(Records for the exercise)

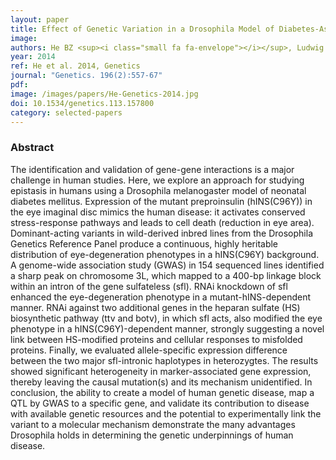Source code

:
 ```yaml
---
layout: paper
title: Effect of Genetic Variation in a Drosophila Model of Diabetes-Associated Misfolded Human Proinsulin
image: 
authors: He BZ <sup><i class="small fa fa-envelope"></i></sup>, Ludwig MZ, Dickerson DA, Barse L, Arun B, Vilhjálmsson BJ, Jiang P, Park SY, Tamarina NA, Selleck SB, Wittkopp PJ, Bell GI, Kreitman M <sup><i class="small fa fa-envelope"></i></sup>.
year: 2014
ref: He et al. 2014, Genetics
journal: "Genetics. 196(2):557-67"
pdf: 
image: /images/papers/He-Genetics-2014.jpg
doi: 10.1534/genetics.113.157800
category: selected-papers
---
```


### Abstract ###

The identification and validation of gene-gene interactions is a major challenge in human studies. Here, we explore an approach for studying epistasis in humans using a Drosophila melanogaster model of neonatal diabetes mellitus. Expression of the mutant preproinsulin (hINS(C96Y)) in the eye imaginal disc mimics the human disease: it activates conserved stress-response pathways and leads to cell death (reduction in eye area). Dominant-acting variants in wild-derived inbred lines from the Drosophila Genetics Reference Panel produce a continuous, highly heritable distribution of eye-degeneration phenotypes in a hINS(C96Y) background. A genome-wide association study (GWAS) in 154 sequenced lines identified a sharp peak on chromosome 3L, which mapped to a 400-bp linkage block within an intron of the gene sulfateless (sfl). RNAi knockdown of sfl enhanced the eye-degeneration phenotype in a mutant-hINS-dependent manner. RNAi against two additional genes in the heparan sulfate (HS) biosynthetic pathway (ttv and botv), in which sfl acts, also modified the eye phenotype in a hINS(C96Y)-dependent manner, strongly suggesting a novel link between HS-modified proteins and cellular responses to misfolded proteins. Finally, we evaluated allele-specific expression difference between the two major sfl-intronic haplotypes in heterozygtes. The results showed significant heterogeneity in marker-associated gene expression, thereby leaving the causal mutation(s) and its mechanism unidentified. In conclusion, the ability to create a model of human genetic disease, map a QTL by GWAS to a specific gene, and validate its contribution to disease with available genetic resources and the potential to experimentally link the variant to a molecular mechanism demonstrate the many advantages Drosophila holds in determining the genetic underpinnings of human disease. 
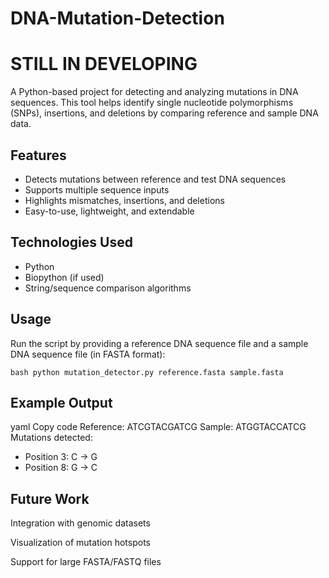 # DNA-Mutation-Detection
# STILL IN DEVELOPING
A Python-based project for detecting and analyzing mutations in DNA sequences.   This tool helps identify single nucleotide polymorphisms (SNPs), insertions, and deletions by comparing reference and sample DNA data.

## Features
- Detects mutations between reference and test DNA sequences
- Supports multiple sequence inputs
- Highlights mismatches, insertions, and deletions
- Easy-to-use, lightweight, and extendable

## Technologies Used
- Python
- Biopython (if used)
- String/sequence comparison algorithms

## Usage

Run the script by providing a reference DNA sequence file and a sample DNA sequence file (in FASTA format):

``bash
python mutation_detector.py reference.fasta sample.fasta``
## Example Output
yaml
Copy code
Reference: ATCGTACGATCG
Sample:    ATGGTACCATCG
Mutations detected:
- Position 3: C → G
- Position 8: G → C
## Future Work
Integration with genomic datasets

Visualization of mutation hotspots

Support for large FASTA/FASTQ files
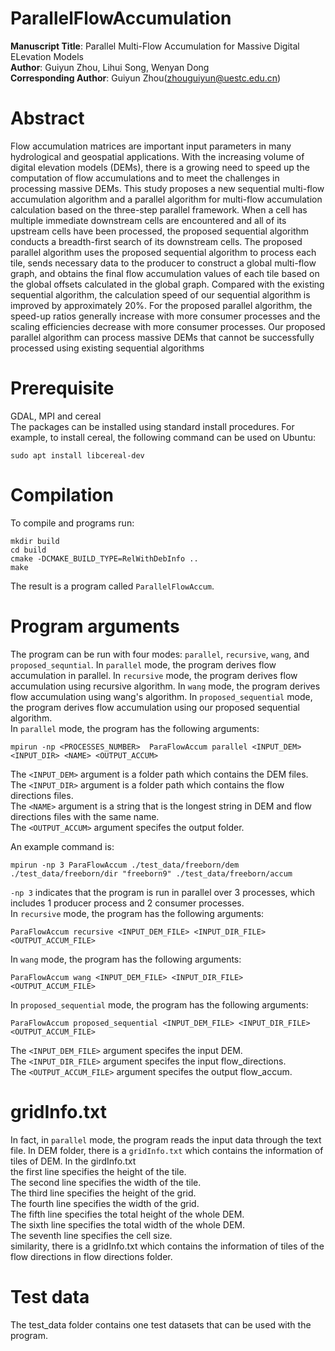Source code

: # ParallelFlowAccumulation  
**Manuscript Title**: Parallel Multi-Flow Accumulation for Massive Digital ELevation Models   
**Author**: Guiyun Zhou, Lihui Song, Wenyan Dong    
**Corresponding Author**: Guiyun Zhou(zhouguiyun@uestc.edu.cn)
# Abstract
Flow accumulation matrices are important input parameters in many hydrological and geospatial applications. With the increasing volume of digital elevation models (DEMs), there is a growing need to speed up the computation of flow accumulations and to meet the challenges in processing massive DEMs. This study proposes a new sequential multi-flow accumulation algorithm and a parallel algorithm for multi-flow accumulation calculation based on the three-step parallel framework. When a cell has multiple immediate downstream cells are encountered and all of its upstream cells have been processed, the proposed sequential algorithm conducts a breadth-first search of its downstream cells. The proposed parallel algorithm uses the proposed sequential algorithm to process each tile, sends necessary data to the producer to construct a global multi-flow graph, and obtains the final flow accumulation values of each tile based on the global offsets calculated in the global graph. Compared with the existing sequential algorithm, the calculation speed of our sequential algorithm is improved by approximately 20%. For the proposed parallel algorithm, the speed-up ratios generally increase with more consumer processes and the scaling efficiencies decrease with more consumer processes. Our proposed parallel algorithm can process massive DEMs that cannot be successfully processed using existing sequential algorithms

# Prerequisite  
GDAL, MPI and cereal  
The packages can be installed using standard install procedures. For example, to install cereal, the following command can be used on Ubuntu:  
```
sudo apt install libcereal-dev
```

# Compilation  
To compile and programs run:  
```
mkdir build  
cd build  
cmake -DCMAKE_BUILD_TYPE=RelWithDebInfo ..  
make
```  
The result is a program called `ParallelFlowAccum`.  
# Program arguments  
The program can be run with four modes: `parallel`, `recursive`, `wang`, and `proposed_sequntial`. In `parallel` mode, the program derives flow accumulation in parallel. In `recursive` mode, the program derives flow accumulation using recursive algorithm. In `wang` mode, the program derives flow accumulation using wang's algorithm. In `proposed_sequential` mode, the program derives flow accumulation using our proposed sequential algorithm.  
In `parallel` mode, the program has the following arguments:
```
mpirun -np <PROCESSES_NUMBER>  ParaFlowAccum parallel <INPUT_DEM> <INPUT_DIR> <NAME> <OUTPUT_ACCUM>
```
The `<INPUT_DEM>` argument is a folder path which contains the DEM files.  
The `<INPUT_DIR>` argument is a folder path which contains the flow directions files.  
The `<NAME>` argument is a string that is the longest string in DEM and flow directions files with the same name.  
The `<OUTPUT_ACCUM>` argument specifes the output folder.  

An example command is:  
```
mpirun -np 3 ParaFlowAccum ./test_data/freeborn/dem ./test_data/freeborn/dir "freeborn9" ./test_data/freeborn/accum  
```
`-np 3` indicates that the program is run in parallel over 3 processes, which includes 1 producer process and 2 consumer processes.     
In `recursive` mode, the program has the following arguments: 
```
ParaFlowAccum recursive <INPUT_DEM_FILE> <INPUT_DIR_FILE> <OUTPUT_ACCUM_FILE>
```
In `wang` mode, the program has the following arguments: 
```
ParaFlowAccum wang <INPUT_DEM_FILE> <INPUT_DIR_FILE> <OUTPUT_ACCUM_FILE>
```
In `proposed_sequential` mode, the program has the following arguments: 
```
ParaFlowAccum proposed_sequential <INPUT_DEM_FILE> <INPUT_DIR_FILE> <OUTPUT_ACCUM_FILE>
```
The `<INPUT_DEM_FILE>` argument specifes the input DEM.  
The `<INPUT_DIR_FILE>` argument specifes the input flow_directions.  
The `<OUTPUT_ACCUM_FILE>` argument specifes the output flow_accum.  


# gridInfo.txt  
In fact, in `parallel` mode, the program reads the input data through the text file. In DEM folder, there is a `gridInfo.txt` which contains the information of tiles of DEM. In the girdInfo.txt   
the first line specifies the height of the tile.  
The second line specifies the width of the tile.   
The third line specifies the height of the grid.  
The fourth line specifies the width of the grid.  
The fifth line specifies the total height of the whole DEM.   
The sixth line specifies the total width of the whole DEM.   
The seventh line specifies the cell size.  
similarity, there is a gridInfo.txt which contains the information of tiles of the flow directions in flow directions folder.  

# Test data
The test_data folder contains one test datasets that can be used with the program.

(End Records for the exercise)

Task objective: Please print the lines exactly, from the top of the material through the line with "### Abstract ###", and omit the pictures.

Written solution:
Source code

:
 ```yaml
---
layout: paper
title: Effect of Genetic Variation in a Drosophila Model of Diabetes-Associated Misfolded Human Proinsulin
image: 
authors: He BZ <sup><i class="small fa fa-envelope"></i></sup>, Ludwig MZ, Dickerson DA, Barse L, Arun B, Vilhjálmsson BJ, Jiang P, Park SY, Tamarina NA, Selleck SB, Wittkopp PJ, Bell GI, Kreitman M <sup><i class="small fa fa-envelope"></i></sup>.
year: 2014
ref: He et al. 2014, Genetics
journal: "Genetics. 196(2):557-67"
pdf: 
image: /images/papers/He-Genetics-2014.jpg
doi: 10.1534/genetics.113.157800
category: selected-papers
---
```


### Abstract ###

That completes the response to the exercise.